23.01.2015

Das Netz des Lebens erkunden

"Individuelle Lebensgestaltung ist nur dem möglich, der die Wechselbeziehungen zwischen dem, was er mit seinen Handlungen anderen antut, und dem, was andere ihm antun, erfasst." (Fritz B. Simon: "Die Kunst, nicht zu lernen", S. 52)

Dieser Satz ließ mich sofort an Naikan denken. Denn das Erkunden dieser Wechselbeziehungen zwischen mir und anderen Menschen ist genau das, was Naikan auszeichnet.

Was ich anderen mit meinen Handlungen antue erkunde ich mit den Fragen 2 und 3:

2. Naikan-Frage: Was habe ich für Person X gemacht?
3. Naikan-Frage: Welche Schwierigkeiten habe ich Person X gemacht?
Beide Fragen gehören zu dem, was mein Handeln beim anderen bewirkt: Das, was gelingt oder für den anderen unterstützend ist (2. Naikan-Frage) und das, was nicht gelingt oder für den anderen unangenehm, störend, irritierend ist (3. Naikan-Frage).

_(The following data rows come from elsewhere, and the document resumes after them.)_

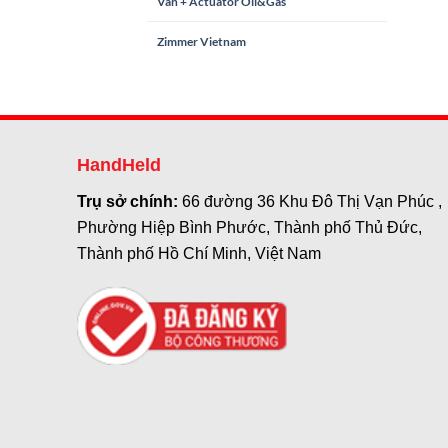
Van + Actuator Oil&Gas
Zimmer Vietnam
HandHeld
Trụ sở chính:
66 đường 36 Khu Đô Thị Vạn Phúc ,
Phường Hiệp Bình Phước, Thành phố Thủ Đức,
Thành phố Hồ Chí Minh, Việt Nam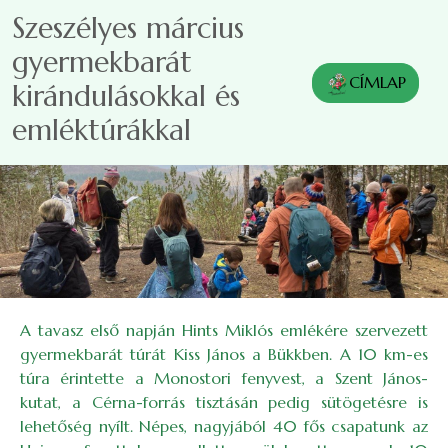
Ugrás a tartalomra
Szeszélyes március
gyermekbarát
CÍMLAP
kirándulásokkal és
emléktúrákkal
A tavasz első napján Hints Miklós emlékére szervezett
gyermekbarát túrát Kiss János a Bükkben. A 10 km-es
túra érintette a Monostori fenyvest, a Szent János-
kutat, a Cérna-forrás tisztásán pedig sütögetésre is
lehetőség nyílt. Népes, nagyjából 40 fős csapatunk az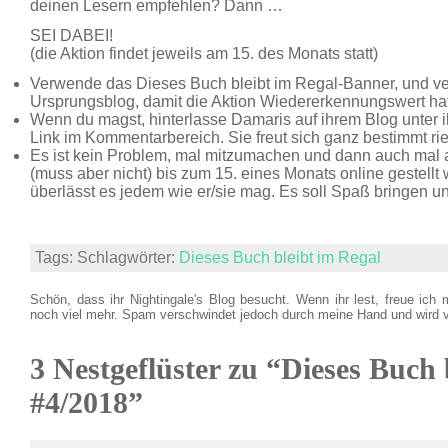
deinen Lesern empfehlen? Dann …
SEI DABEI!
(die Aktion findet jeweils am 15. des Monats statt)
Verwende das Dieses Buch bleibt im Regal-Banner, und ve
Ursprungsblog, damit die Aktion Wiedererkennungswert hat
Wenn du magst, hinterlasse Damaris auf ihrem Blog unter 
Link im Kommentarbereich. Sie freut sich ganz bestimmt rie
Es ist kein Problem, mal mitzumachen und dann auch mal 
(muss aber nicht) bis zum 15. eines Monats online gestell
überlässt es jedem wie er/sie mag. Es soll Spaß bringen u
Tags: Schlagwörter:
Dieses Buch bleibt im Regal
Schön, dass ihr Nightingale's Blog besucht. Wenn ihr lest, freue ich 
noch viel mehr. Spam verschwindet jedoch durch meine Hand und wird 
3 Nestgeflüster zu “Dieses Buch 
#4/2018”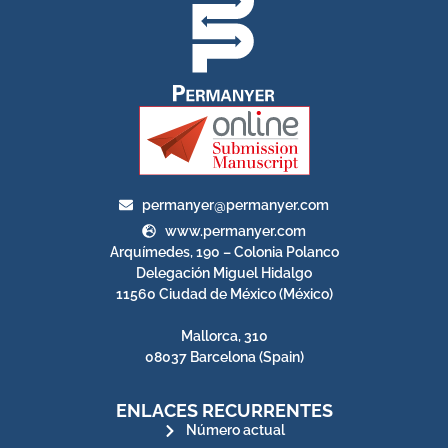
permanyer@permanyer.com
www.permanyer.com
Arquímedes, 190 – Colonia Polanco
Delegación Miguel Hidalgo
11560 Ciudad de México (México)
Mallorca, 310
08037 Barcelona (Spain)
ENLACES RECURRENTES
Número actual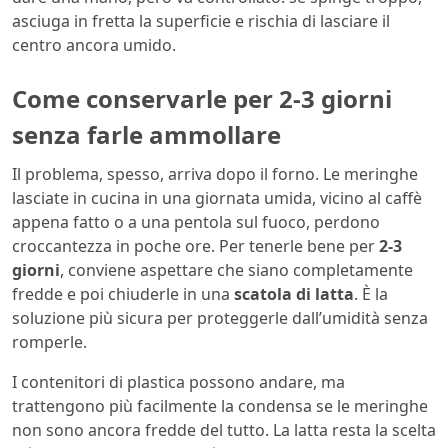
asciuga in fretta la superficie e rischia di lasciare il
centro ancora umido.
Come conservarle per 2-3 giorni
senza farle ammollare
Il problema, spesso, arriva dopo il forno. Le meringhe
lasciate in cucina in una giornata umida, vicino al caffè
appena fatto o a una pentola sul fuoco, perdono
croccantezza in poche ore. Per tenerle bene per
2-3
giorni
, conviene aspettare che siano completamente
fredde e poi chiuderle in una
scatola di latta
. È la
soluzione più sicura per proteggerle dall’umidità senza
romperle.
I contenitori di plastica possono andare, ma
trattengono più facilmente la condensa se le meringhe
non sono ancora fredde del tutto. La latta resta la scelta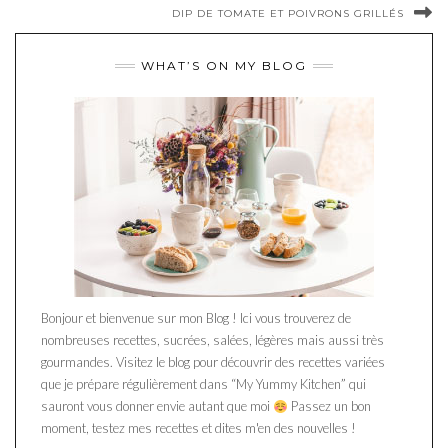
DIP DE TOMATE ET POIVRONS GRILLÉS
WHAT’S ON MY BLOG
Bonjour et bienvenue sur mon Blog ! Ici vous trouverez de
nombreuses recettes, sucrées, salées, légères mais aussi très
gourmandes. Visitez le blog pour découvrir des recettes variées
que je prépare régulièrement dans “My Yummy Kitchen” qui
sauront vous donner envie autant que moi
Passez un bon
moment, testez mes recettes et dites m'en des nouvelles !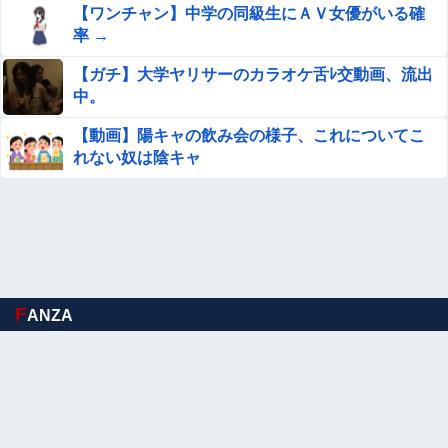
河出奈都美アナ ニットの●●、谷間チラ！！
【ワンチャン】中学の同級生にＡＶ女優がいる確
率 →
【驚愕】ロシアの風俗事情をご覧くださいｗｗｗｗｗｗｗ
【ガチ】大学ヤリサーのカラオケ舌ﾚ交動画、流出
ｗｗｗwwww
中。
【画像】咲-saki-作者、ようやく『奇乳』に気付くｗｗｗ
【動画】陽キャの飲み会の様子、これについてこ
ｗ
れない奴は陰キャ
【日向坂46】坂井新奈、単独で外番組初出演ｷﾀ━(ﾟ
∀ﾟ)━!!!!
【画像】山ガールさん、山でラーメンを食べたらおじさん
に怒られるｗｗｗ
【ウマ娘】ウマ娘とウマドッグの大きさのイメージ
F
ANZA
ロイコクロディウムは実はカタツムリにとって益虫だった
中学時代に俺だけを執拗にいじめてきた秀才のA！推薦入
試の朝、奴の習性を利用して道端のガラス破片を踏ませて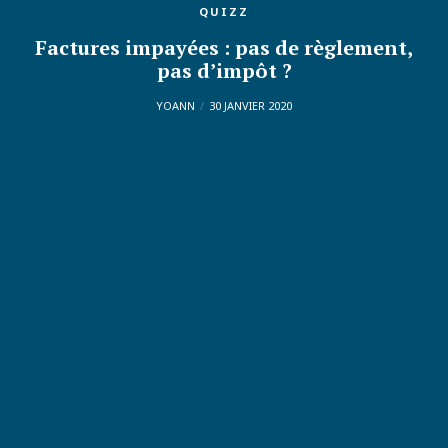
QUIZZ
Factures impayées : pas de règlement,
pas d’impôt ?
YOANN
30 JANVIER 2020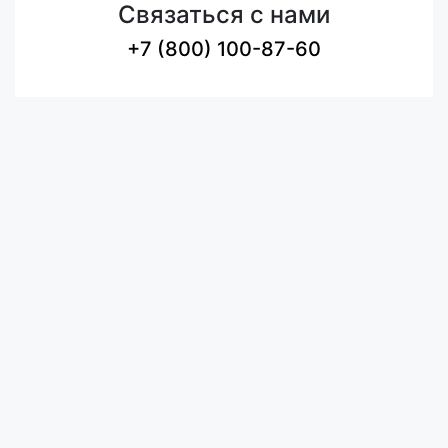
Связаться с нами
+7 (800) 100-87-60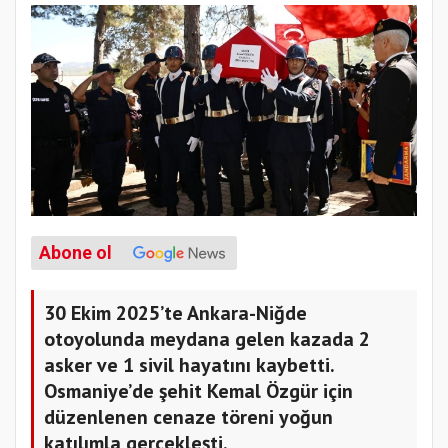
Abone ol
30 Ekim 2025’te Ankara-Niğde
otoyolunda meydana gelen kazada 2
asker ve 1 sivil hayatını kaybetti.
Osmaniye’de şehit Kemal Özgür için
düzenlenen cenaze töreni yoğun
katılımla gerçekleşti.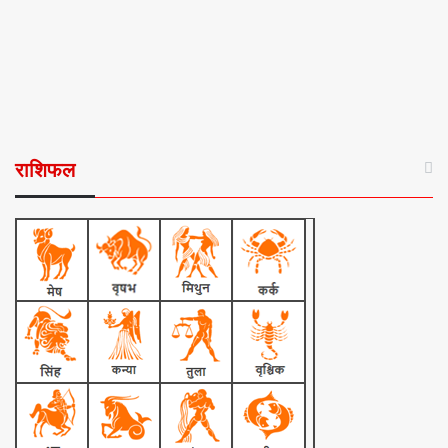
राशिफल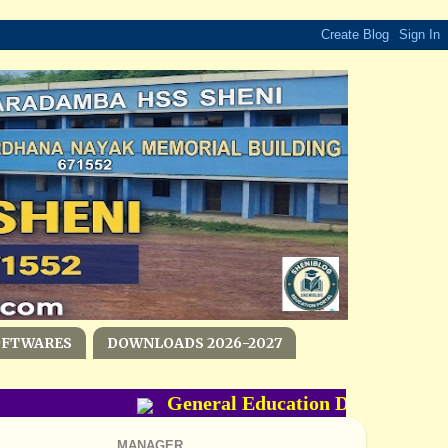
OFTWARES
DOWNLOADS 2026-2027
General Education Department- P
MANAGER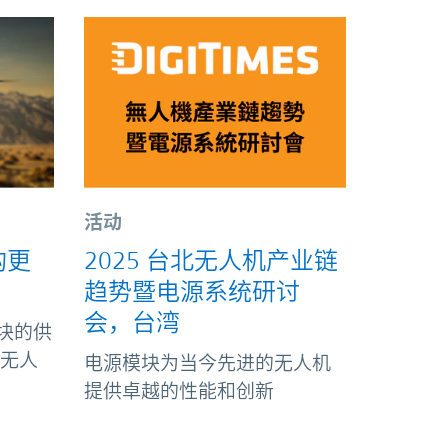
活动
构更
2025 台北无人机产业链
趋势暨电源系统研讨
会，台湾
模块的供
代无人
电源模块为当今先进的无人机
提供卓越的性能和创新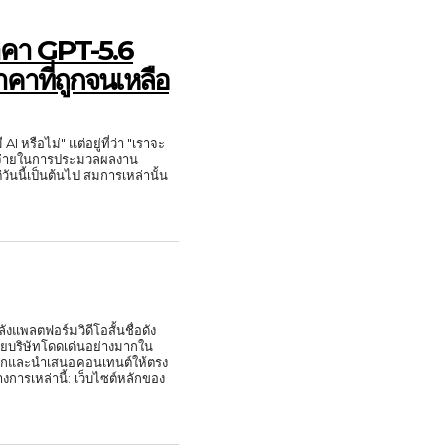
ราคา GPT-5.6
าที่ถูกจนเหลือ
I หรือไม่" แต่อยู่ที่ว่า "เราจะ
าใช้จ่ายในการประมวลผลงาน
วันนี้เป็นต้นไป สมการเหล่านั้น
งแพลตฟอร์มวิดีโอสั้นชื่อดัง
ยบริษัทโดดเด่นอย่างมากใน
ลือกและนำเสนอคอนเทนต์ให้ตรง
เว็บไซต์หลักของ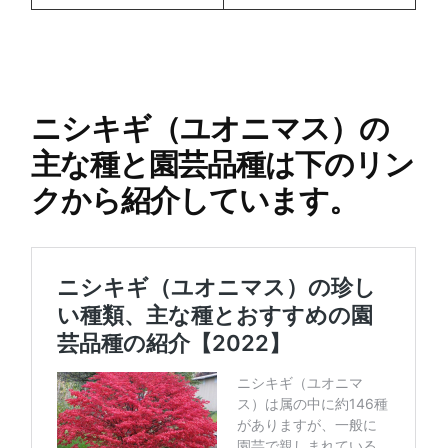
ニシキギ（ユオニマス）の
主な種と園芸品種は下のリン
クから紹介しています。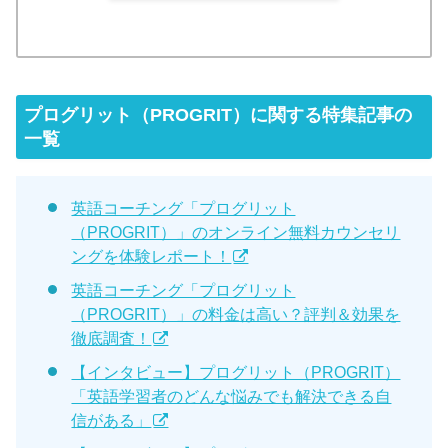
プログリット（PROGRIT）に関する特集記事の
一覧
英語コーチング「プログリット
（PROGRIT）」のオンライン無料カウンセリ
ングを体験レポート！
英語コーチング「プログリット
（PROGRIT）」の料金は高い？評判＆効果を
徹底調査！
【インタビュー】プログリット（PROGRIT）
「英語学習者のどんな悩みでも解決できる自
信がある」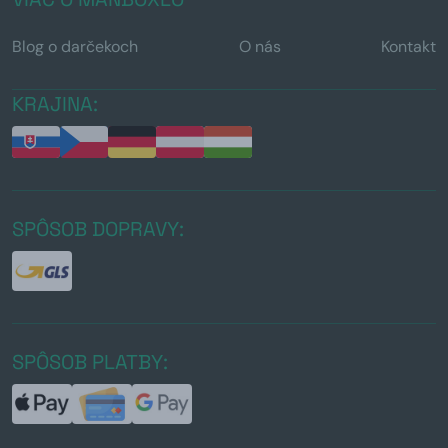
Blog o darčekoch
O nás
Kontakt
KRAJINA:
SPÔSOB DOPRAVY:
SPÔSOB PLATBY: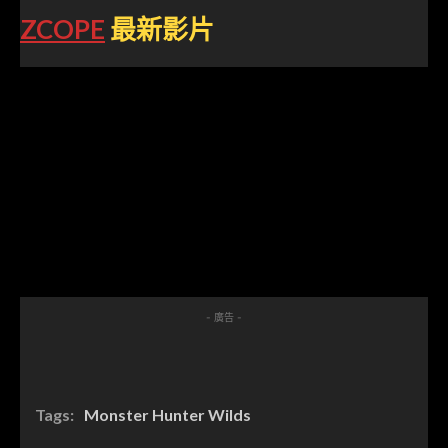
ZCOPE
最新影片
- 廣告 -
Tags:
Monster Hunter Wilds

Was der andere mir mit seinen Handlungen antut, erkunde ich mit der Frage 1 (und nur am Rande mit der Frage 4):

1. Naikan-Frage: Was hat Person X für mich gemacht?
Und weil wir uns allzu oft in Schuldzuweisungen und Grübeleien in diese Richtung verlieren, lassen wir die sogenannte 4. Frage beim Naikan mal beiseite:
4. Frage, die Naikan nicht stellt: Welche Schwierigkeiten hat Person X mir bereitet?
Auch hier gehören beide Aspekte zu dem, was das Handeln des anderen bei mir bewirkt: Manche Dinge sind unterstützend oder angenehm für mich, manche Dinge sind störend, irritierend, unangenehm für mich. Übrigens liegt hier die Stärke von Naikan: Auch wenn ich etwas als unangenehm erlebe, kann ich genauer hinschauen, die Bewertung "unangenehm" und die 4. Frage beiseite lassen und mit den 3 Naikan-Fragen die verschiedenen zusätzlichen Aspekte der Wechselbeziehung erkunden.

Bleibt noch die Frage: Wozu?

Wozu Naikan? Wozu sich mit den Wechselbeziehungen zwischen mir und den vielen Menschen in meiner Umgebung befassen? Wozu dieser manchmal faszinierende, manchmal mühsame Erkenntnisprozess?

Die Antwort in obigem Zitat: Wer sein Leben individuell gestalten will, der tut gut daran, sich mit den Wechselwirkungen im Beziehungsgeflecht auseinanderzusetzen. Das Netz des Lebens gilt es zu erkunden. Naikan bietet hier ein wirkungsvolles Werkzeug an, um mit klarem Blick in Aktion zu gehen.